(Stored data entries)
******

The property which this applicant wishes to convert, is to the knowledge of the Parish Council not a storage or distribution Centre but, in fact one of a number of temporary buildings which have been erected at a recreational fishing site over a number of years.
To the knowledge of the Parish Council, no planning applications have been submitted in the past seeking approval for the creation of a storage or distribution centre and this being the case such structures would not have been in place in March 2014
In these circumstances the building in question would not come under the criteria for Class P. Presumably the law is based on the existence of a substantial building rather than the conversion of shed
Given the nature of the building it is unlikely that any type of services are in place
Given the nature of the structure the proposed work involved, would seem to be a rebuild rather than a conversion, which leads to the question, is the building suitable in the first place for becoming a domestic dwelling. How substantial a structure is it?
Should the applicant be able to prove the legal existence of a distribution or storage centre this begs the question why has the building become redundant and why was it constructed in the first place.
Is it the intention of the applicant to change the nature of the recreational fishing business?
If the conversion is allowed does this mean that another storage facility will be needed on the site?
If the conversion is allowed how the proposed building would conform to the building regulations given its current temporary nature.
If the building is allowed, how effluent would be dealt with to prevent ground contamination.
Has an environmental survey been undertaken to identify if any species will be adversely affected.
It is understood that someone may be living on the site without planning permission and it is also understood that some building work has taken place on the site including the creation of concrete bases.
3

******

◆ **Task requirements**:
The response should be the lines from the one containing "Has an environmental" through the last line of the data, set down exactly and with no other line.

◆ **Task solution**:
Has an environmental survey been undertaken to identify if any species will be adversely affected.
It is understood that someone may be living on the site without planning permission and it is also understood that some building work has taken place on the site including the creation of concrete bases.
3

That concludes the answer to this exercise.